— Seçilmiş bölüm —
Güncelleme Tarihi:
'Muhafaza' oldukça kişisel bir sergi. Uzun zamandır ürettiklerinizi, kendi hikayenizi dünyaya açmaya karar vermişsiniz gibi. Ben merkezdeki videodan, 'Otoportre, Diğer Portreler ve Şeyler'den başlamak istiyorum. Bu iş çok kişisel, ama bir o kadar da hepimize dair bir yerde duruyor. Hikayesinin nasıl ve ne kadar zamanda şekillendiğini merak ediyorum. Hem kişisel bir anlatı, çocukluğunuza dair hikâyeleri dahi barındırıyor, hem de bu coğrafyanın tuhaf gerçekleriyle temas ediyor. İçinde Zeki Müren, Adile Naşit dahi var. Bu ara noktayı nasıl buldu?
Video bir binanın yıkımı üzerine kurulu temelde. Büyüdüğüm evin penceresinden, 2014 seçimlerinin sesi fondaki televizyonda dönerken kaydettiğim bu aylar süren yıkım, zamanla benim için bir içe bakış süreci ile örtüştü. Biraz bu kayıt halini neden önemsediğimi düşünmeye başladım. Bu da o apartmanın merdivenlerinde kayboluşumu, ona benzer bir korku olan Metin Erksan’ın 'Şeytan' filmini, açtığım mimarlık ofisinde yaşadığım asansörün düşme hikayesini ve de diğerlerini getirdi. Kendimle beraber “diğer portreler ve şeyler” de oluşmaya başladı. Biraz serbest çağrışımla kuruldu diyebilirim tüm örgü için. Ama en kilit nokta sanırım binayı yıkan vincin bozulma anına tanık olmamdı. Bu da binanın yıkımından sorumlu Mehmet Bey’le tanışmama vesile olduğu için önemli. Onun bina yıkımlarında kullandığı balonların hikâyesi hem gerçek bir hikaye, hem de tüm sergideki ana metafor gibi.
Evet, bir de şiir kitabı var.
Şiir denemeleri. Yine çoğu son 2 yılda yazılmış şiirler. Şiirlerden birinde geçen “yelkenler üzerindeki patlamalar” ifadesi mesela İstiklal Caddesi’ndeki patlama gününden, ve denizin ortasında yelken öğrenmeye çalışırken haberi aldığım andan. Büyük ölümleri anıyorum, Ankara... Ayrılıklar, hastalıklar, en derin ve kişisel dertlerden bahsederken kolektif hafıza da var aralarda. En son ortaokulda şiir yazmıştım.

— Yapılacak işler —
• 1. Sergi söyleşisine göre videodaki binanın yıkımından sorumlu kişinin adı ne?
• 2. Sergi söyleşisini kaldığı yerden devam ettirin.

Eklem noktalarıyla gösterilen kişiler veya eller:

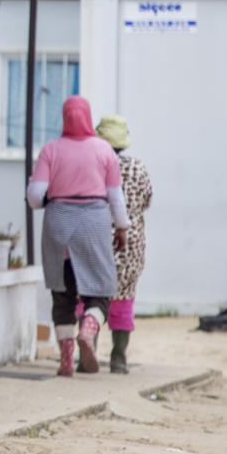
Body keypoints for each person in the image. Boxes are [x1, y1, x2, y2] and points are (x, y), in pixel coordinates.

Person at [26, 96, 130, 378]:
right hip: (94, 224)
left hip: (58, 222)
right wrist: (121, 227)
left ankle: (66, 359)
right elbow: (116, 198)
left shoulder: (51, 150)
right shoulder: (105, 151)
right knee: (101, 291)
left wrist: (54, 199)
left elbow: (35, 198)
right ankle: (89, 328)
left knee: (62, 296)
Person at [97, 114, 153, 374]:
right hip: (130, 246)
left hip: (96, 242)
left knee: (92, 296)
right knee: (124, 298)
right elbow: (147, 202)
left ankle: (87, 350)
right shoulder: (138, 167)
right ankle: (118, 358)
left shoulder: (95, 165)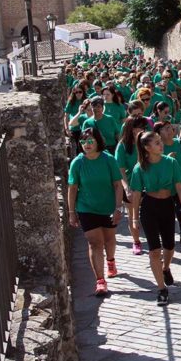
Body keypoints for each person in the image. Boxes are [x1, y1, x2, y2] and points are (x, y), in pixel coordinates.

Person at [129, 131, 181, 306]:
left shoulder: (171, 162)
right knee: (154, 250)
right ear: (147, 148)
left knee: (169, 246)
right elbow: (137, 193)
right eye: (156, 143)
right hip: (149, 208)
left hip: (167, 206)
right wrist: (134, 218)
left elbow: (179, 186)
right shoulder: (139, 168)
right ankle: (161, 289)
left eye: (160, 141)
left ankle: (166, 268)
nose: (161, 145)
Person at [68, 127, 124, 296]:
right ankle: (100, 280)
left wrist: (118, 208)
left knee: (109, 239)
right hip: (86, 207)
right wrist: (72, 212)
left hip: (107, 206)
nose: (87, 145)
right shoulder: (77, 163)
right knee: (94, 243)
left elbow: (117, 185)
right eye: (83, 142)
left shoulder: (109, 160)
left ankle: (111, 261)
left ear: (98, 141)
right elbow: (73, 188)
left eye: (90, 141)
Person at [154, 121, 181, 254]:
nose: (170, 130)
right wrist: (166, 159)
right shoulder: (157, 148)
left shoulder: (180, 143)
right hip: (164, 188)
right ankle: (166, 242)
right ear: (158, 133)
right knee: (165, 217)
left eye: (170, 128)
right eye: (166, 129)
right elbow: (154, 167)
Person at [115, 116, 149, 254]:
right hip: (131, 184)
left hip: (148, 184)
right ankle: (136, 241)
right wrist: (126, 187)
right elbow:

— Numaralı cevaplar —
• 1. Mehmet Bey

• 2.
'Muhafaza' farklı türden işleri görebildiğimiz bir sergi. Odağında bir video var ama farklı yöntemlerle üretilmiş işler de en az onun kadar ilgi çekiyor. Mimarlık kökenli olduğunuzu da biliyorum ve serginin genelinde, hem içerik hem de biçim anlamında bunun da etkisini okuyoruz.
Evet, yıkılan yerler ve mekânlar üzerinden bellekle kurulan ilişki dışında ayrı ayrı da mimari öğelerle bir derdim var. Filmde de geçen merdivenler, asansörler ve sergideki eşik enstalasyonu gibi işler. “mekânın Poetikası” başucu kitabım gibi bir şey, sergide de Turgut Uyar’ın Büyük Saat’i ile beraber yer alıyor.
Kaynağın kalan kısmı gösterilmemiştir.